* [THE EXERCISE]: Render every line of the listing below as a Markdown table with the columns "Row" and "Line," numbering the rows in order and skipping blank lines. Leave the pictures out of the table.

* [INPUT DATA]:

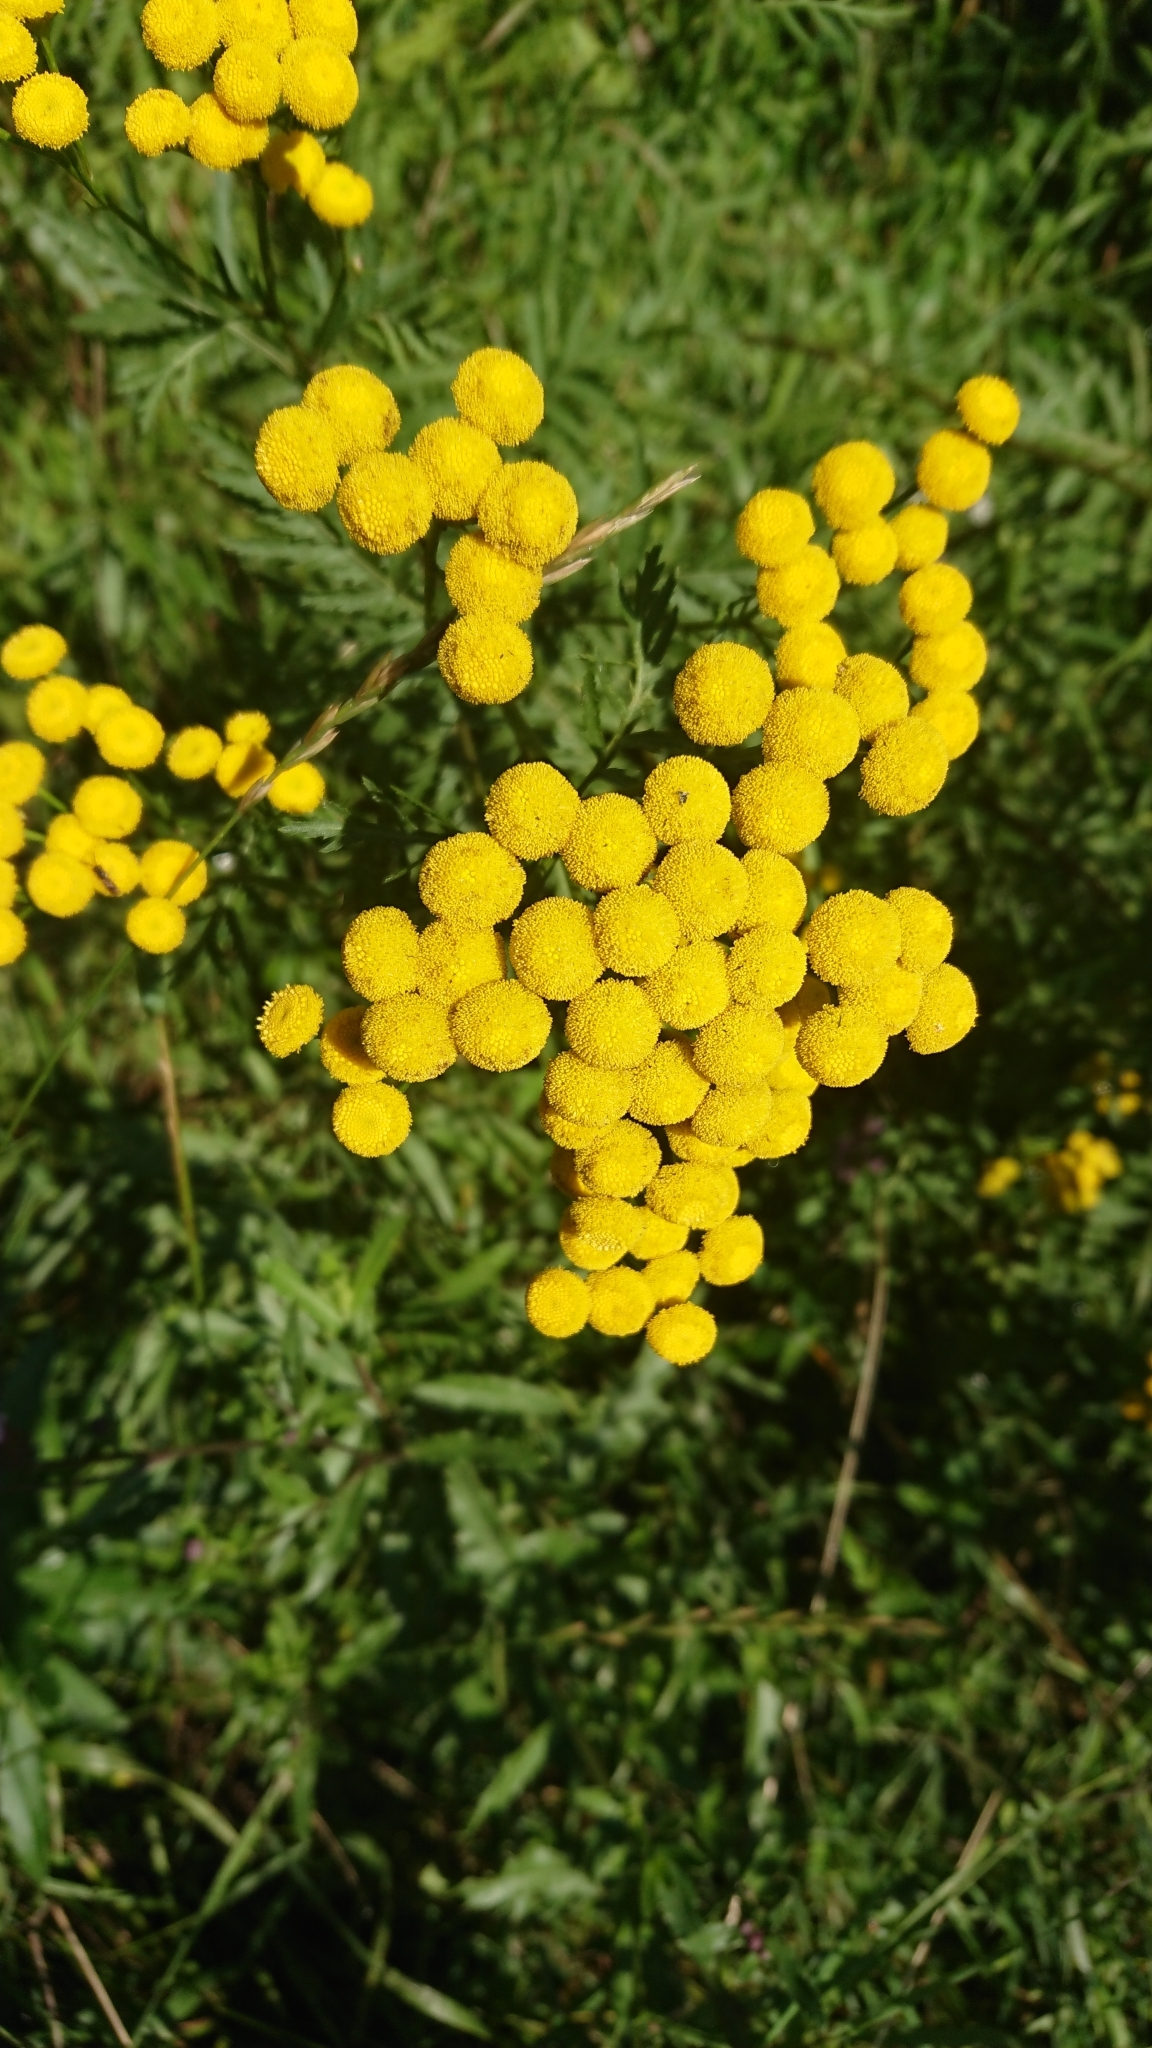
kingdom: Plantae
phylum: Tracheophyta
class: Magnoliopsida
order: Asterales
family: Asteraceae
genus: Tanacetum
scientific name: Tanacetum vulgare
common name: Common tansy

* [FINISHED ANSWER]:
| Row | Line |
|---|---|
| 1 | kingdom: Plantae |
| 2 | phylum: Tracheophyta |
| 3 | class: Magnoliopsida |
| 4 | order: Asterales |
| 5 | family: Asteraceae |
| 6 | genus: Tanacetum |
| 7 | scientific name: Tanacetum vulgare |
| 8 | common name: Common tansy |